PROBLEM REQUIREMENTS: Filter the entries and keep only the lines where the string "layanan" appears.

Stored data entries:
++++++++
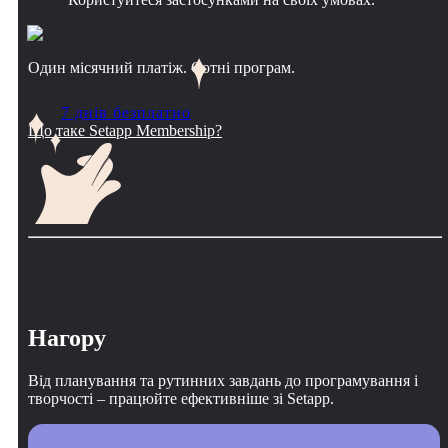
Один місячний платіж. Сотні програм.
7 днів безплатно
Що таке Setapp Membership?
Нагору
Від планування та рутинних завдань до програмування і
творчості – працюйте ефективніше зі Setapp.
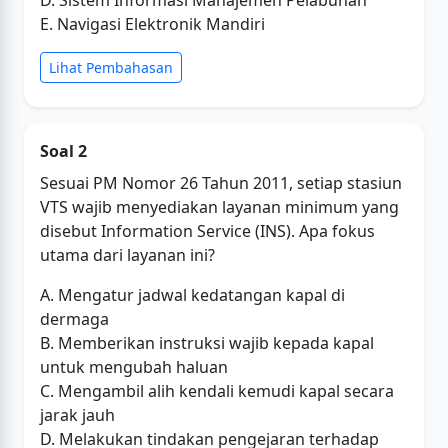
D. Sistem Informasi Manajemen Pelabuhan
E. Navigasi Elektronik Mandiri
Lihat Pembahasan
Soal 2
Sesuai PM Nomor 26 Tahun 2011, setiap stasiun
VTS wajib menyediakan layanan minimum yang
disebut Information Service (INS). Apa fokus
utama dari layanan ini?
A. Mengatur jadwal kedatangan kapal di
dermaga
B. Memberikan instruksi wajib kepada kapal
untuk mengubah haluan
C. Mengambil alih kendali kemudi kapal secara
jarak jauh
D. Melakukan tindakan pengejaran terhadap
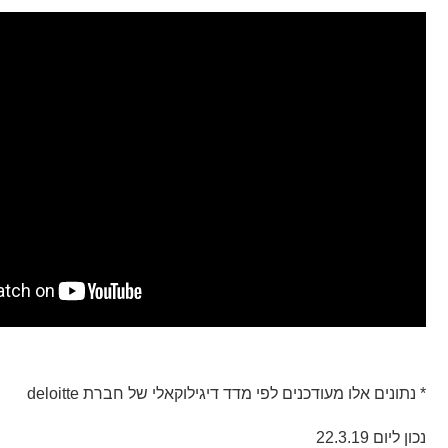
* נתונים אלו מעודכנים לפי מדד דיגילוקאלי של חברת
deloitte
נכון ליום 22.3.19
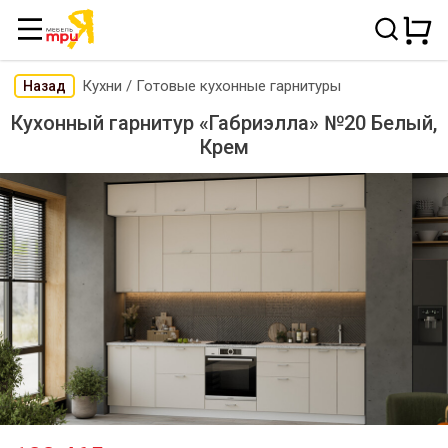
Кухни
/
Готовые кухонные гарнитуры
Назад
Кухонный гарнитур «Габриэлла» №20 Белый,
Крем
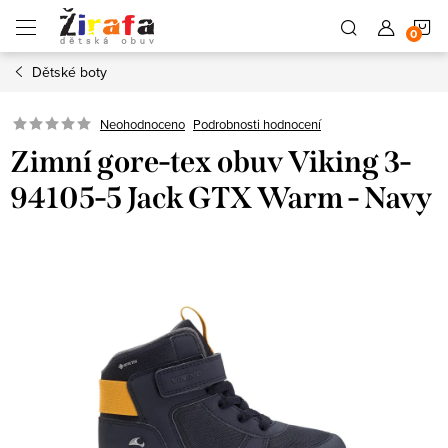
Přejít
N
na
obsah
Dětské boty
K
Neohodnoceno
Podrobnosti hodnocení
Zimní gore-tex obuv Viking 3-
94105-5 Jack GTX Warm - Navy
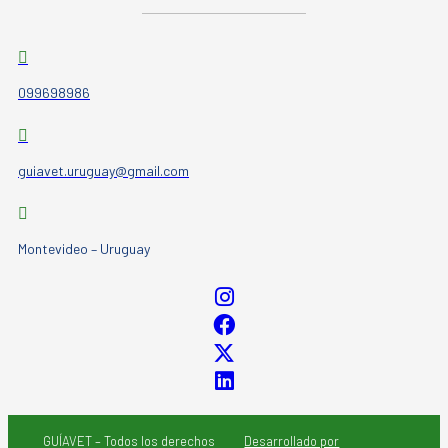
099698986
guiavet.uruguay@gmail.com
Montevideo – Uruguay
GUÍAVET – Todos los derechos
Desarrollado por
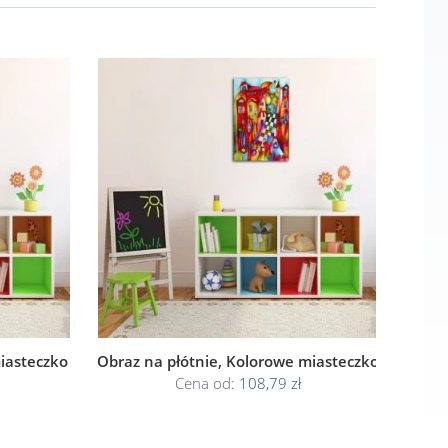
iasteczko
Obraz na płótnie, Kolorowe miasteczko
Cena od:
108,79 zł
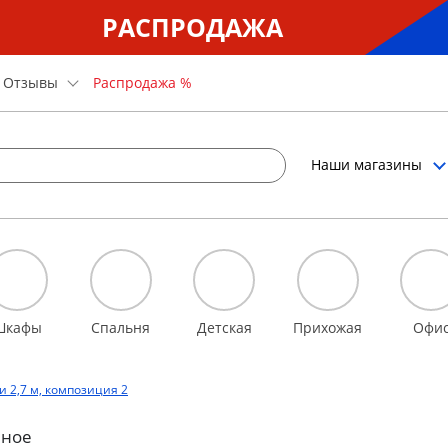
РАСПРОДАЖА
Отзывы
Распродажа %
Наши магазины
Шкафы
Спальня
Детская
Прихожая
Офи
 2,7 м, композиция 2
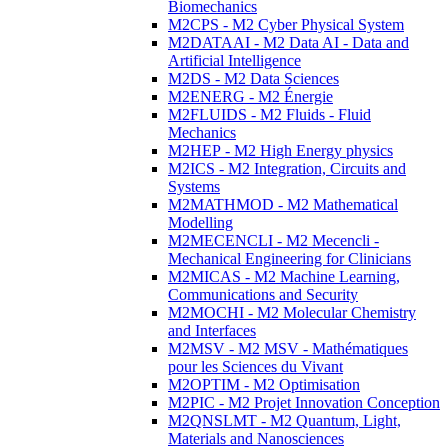
Biomechanics
M2CPS - M2 Cyber Physical System
M2DATAAI - M2 Data AI - Data and
Artificial Intelligence
M2DS - M2 Data Sciences
M2ENERG - M2 Énergie
M2FLUIDS - M2 Fluids - Fluid
Mechanics
M2HEP - M2 High Energy physics
M2ICS - M2 Integration, Circuits and
Systems
M2MATHMOD - M2 Mathematical
Modelling
M2MECENCLI - M2 Mecencli -
Mechanical Engineering for Clinicians
M2MICAS - M2 Machine Learning,
Communications and Security
M2MOCHI - M2 Molecular Chemistry
and Interfaces
M2MSV - M2 MSV - Mathématiques
pour les Sciences du Vivant
M2OPTIM - M2 Optimisation
M2PIC - M2 Projet Innovation Conception
M2QNSLMT - M2 Quantum, Light,
Materials and Nanosciences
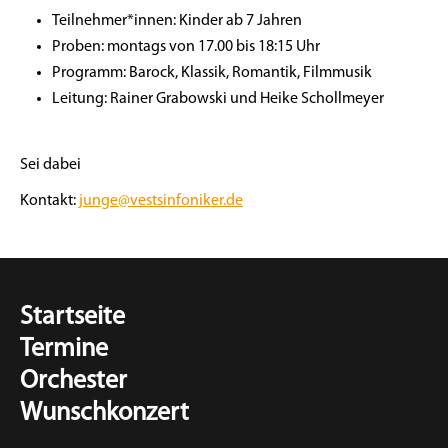
Teilnehmer*innen: Kinder ab 7 Jahren
Proben: montags von 17.00 bis 18:15 Uhr
Programm: Barock, Klassik, Romantik, Filmmusik
Leitung: Rainer Grabowski und Heike Schollmeyer
Sei dabei
Kontakt:
junge@vestsinfoniker.de
Startseite
Termine
Orchester
Wunschkonzert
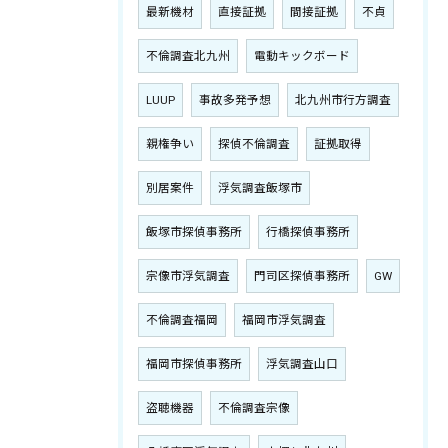
最新機材
直接証拠
間接証拠
不貞
不倫調査北九州
電動キックボード
LUUP
事故多発予想
北九州市行方調査
親権争い
探偵不倫調査
証拠取得
別居案件
浮気調査飯塚市
飯塚市探偵事務所
行橋探偵事務所
宗像市浮気調査
門司区探偵事務所
GW
不倫調査福岡
福岡市浮気調査
福岡市探偵事務所
浮気調査山口
盗聴機器
不倫調査宗像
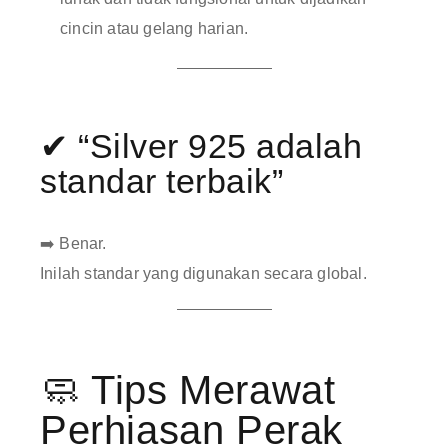
cincin atau gelang harian
.
✔ “Silver 925 adalah
standar terbaik”
➡️ Benar.
Inilah standar yang digunakan secara global.
🧼 Tips Merawat
Perhiasan Perak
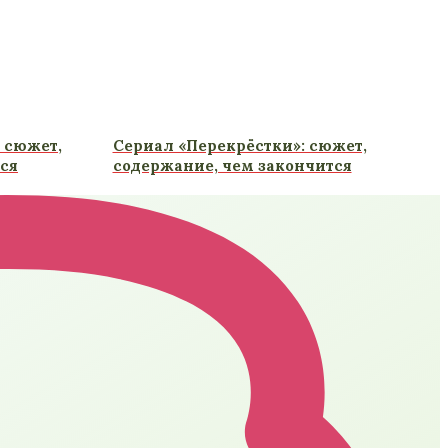
: сюжет,
Сериал «Перекрёстки»: сюжет,
ся
содержание, чем закончится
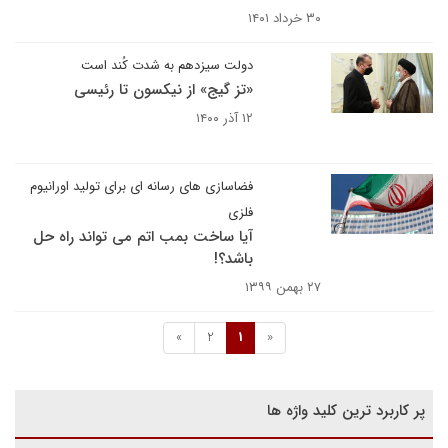
۳۰ خرداد ۱۴۰۱
دولت سیزدهم به شدت کُند است
«تز گیج» از نیکسون تا رئیسی
۱۲ آذر ۱۴۰۰
فضاسازی های رسانه ای برای تولید اورانیوم
فلزی
آیا ساخت بمب اتم می تواند راه حل
باشد؟!
۲۷ بهمن ۱۳۹۹
»
2
1
«
پر کاربرد ترین کلید واژه ها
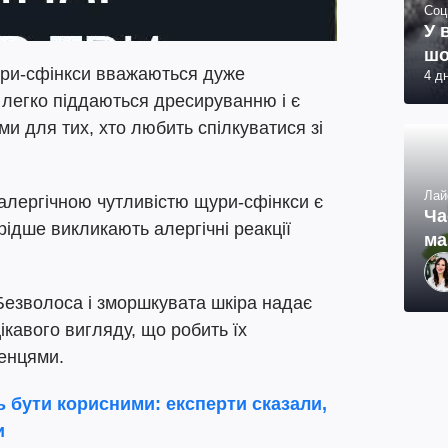
Соц
У 
шо
ри-сфінкси вважаються дуже
4 д
 легко піддаються дресируванню і є
 для тих, хто любить спілкуватися зі
Лай
алергічною чутливістю щури-сфінкси є
Ча
рідше викликають алергічні реакції
ма
Безволоса і зморшкувата шкіра надає
ікавого вигляду, що робить їх
енцями.
ь бути корисними: експерти сказали,
и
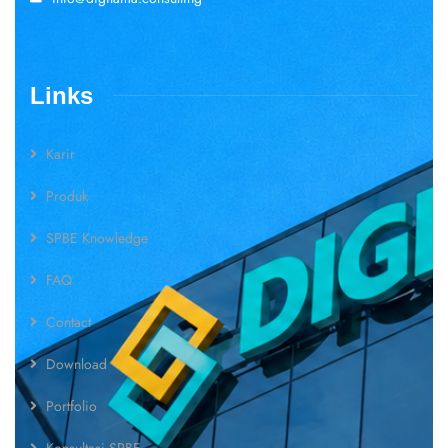
Links
Karir
Produk
SPBE Knowledge
FAQ
Contact
Download
Portfolio
Konsultasi SPBE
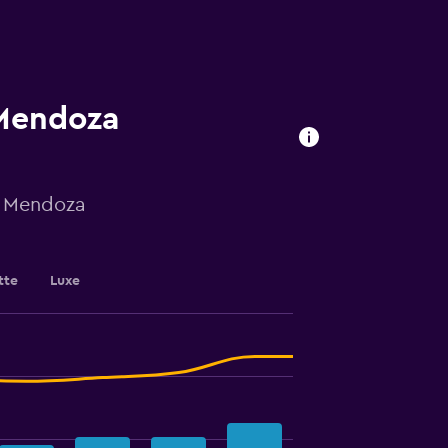
 Mendoza
 à Mendoza
tte
Luxe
++++++++
RESPONSE:
VTS wajib menyediakan layanan minimum yang
utama dari layanan ini?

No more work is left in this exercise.